Proponents of the IAA believe that DC Board of Elections, by allowing “Initiative proposals for any law that has a cost…so long as it is ‘subject to appropriation’ has possibly opened the “floodgates” to “all kinds of good, but expensive proposals” that will result in Council becoming “reactive to the Initiative process.”

The IAA proponents appear to be more concerned about the ability of the current and future Councils being able to make policy and budgetary decisions without undue influence by the voters.

To protect Council from becoming “reactive to the Initiative process,” the IAA proposes:

To amend the District of Columbia Election Code of 1955 to ensure that voter initiatives do not have an effect on the appropriation of funds, consistent with Charter Amendment No. 1 to the Home Rule Act.

The BfD-DC offers the following observations asserting that the IAA is foundationally wrong, unnecessary, and anti-democratic.

1. The proponents of the IAA have not accurately interpreted the Home Rule Act. While it does prohibit Initiatives regarding some forms of appropriations, courts have ruled that the Act does not prohibit initiatives that entail some cost, which the Council must appropriate, to implement.

2. The concern that the inclusion of the language “subject to appropriations” is a requirement that Council appropriate funds for a successful Initiative is ill-founded. This wording does not imply a requirement for the Council to take any action regarding an Initiative proposed program or appropriation. The Council, as always, is in complete control of whether any initiative is enacted and funded either through broad budget categories or via specific line items.

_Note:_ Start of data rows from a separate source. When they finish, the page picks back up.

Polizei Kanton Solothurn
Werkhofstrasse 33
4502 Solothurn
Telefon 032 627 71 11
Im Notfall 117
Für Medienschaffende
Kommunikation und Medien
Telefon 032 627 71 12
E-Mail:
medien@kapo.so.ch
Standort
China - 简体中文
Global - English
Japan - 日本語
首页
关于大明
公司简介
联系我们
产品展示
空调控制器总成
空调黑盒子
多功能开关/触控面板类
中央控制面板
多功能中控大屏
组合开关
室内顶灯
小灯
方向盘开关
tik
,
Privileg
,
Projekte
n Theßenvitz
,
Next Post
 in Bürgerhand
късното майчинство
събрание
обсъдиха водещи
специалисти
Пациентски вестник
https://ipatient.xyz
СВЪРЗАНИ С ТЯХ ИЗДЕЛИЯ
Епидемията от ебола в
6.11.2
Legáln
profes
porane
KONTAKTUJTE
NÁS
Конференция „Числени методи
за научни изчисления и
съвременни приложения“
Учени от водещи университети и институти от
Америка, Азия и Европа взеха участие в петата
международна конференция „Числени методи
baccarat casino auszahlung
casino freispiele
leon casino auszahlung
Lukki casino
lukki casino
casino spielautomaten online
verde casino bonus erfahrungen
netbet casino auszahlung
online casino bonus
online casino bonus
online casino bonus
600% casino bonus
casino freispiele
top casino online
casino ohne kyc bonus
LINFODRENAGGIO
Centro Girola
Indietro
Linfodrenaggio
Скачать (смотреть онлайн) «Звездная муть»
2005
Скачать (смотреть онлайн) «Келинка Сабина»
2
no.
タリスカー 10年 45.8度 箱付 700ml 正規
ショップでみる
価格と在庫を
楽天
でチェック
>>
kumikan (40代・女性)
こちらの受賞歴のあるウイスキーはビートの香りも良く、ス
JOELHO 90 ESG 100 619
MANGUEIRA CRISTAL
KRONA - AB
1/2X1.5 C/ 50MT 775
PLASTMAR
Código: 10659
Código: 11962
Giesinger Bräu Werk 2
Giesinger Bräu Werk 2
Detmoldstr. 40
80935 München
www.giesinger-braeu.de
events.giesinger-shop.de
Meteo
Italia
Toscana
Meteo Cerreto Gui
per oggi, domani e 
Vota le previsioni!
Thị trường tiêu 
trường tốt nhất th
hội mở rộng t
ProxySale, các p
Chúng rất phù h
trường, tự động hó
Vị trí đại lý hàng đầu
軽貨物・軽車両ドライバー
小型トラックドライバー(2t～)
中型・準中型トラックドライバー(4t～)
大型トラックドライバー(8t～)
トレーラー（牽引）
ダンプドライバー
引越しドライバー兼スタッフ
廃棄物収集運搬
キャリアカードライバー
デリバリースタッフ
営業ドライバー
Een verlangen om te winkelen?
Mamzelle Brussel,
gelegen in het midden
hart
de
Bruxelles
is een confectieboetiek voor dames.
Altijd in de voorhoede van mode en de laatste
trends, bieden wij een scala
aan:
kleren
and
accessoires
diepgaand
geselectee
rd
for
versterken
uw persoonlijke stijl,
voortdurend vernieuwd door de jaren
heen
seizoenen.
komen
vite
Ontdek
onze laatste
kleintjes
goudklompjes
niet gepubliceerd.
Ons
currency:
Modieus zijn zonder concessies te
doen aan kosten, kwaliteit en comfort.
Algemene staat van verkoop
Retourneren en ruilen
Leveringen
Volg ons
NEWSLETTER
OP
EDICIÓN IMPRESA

3. Proponents, in an effort to counter arguments that the IAA would effectively prohibit all Initiatives, falsely claim that “examples of citizen lawmaking that do not require an appropriation are numerous, and include: to legalize some forms of gambling (Initiative #6); to limit campaign contributions (#41); to legalize recreational cannabis (#71); and to eliminate the tipped minimum wage (#82).”
Contrary to the proponents assertion, all the programs that derive from these cited Initiatives do have some annual cost in the form of staff training, public education, and enforcement. To be clear, no activity of a unit of government is without some cost which requires appropriations in the form of a budget line item or otherwise. Thus, the stated objective of the IAA, “to ensure that voter Initiatives do not have an effect on the appropriation of funds,” could only be achieved by ending the Initiative process altogether.  Courts would likely concur that any Initiative has a budgetary impact and rule the Initiative invalid under the IAA when those not in favor of an Initiative take legal action to challenge it.

The proposed IAA is simply not legally necessary and would eliminate the direct democracy Initiative now available to the voters.

The BfD-DC collaborative strongly encourages that the Council not approve the IAA.

Jim Epstein
Business for Democracy-DC

Frank Knapp,, 803-600-6874
Jim Epstein,, 202-409-5994
NeAnna Ammerman McLean,, 301-437-1761

About American Sustainable Business Network
American Sustainable Business Network (ASBN) is a movement builder in partnership with the business and investor community. ASBN develops and advocates solutions for policymakers, business leaders, and investors that support an equitable, regenerative, and just economy that benefits all⁠ – people and planet. As a multi-issue, membership organization advocating on behalf of every business sector, size, and geography, ASBN and its association members collectively represent over 250,000 businesses across our networks. ASBN was founded through the merger of the American Sustainable Business Council and Social Venture Circle.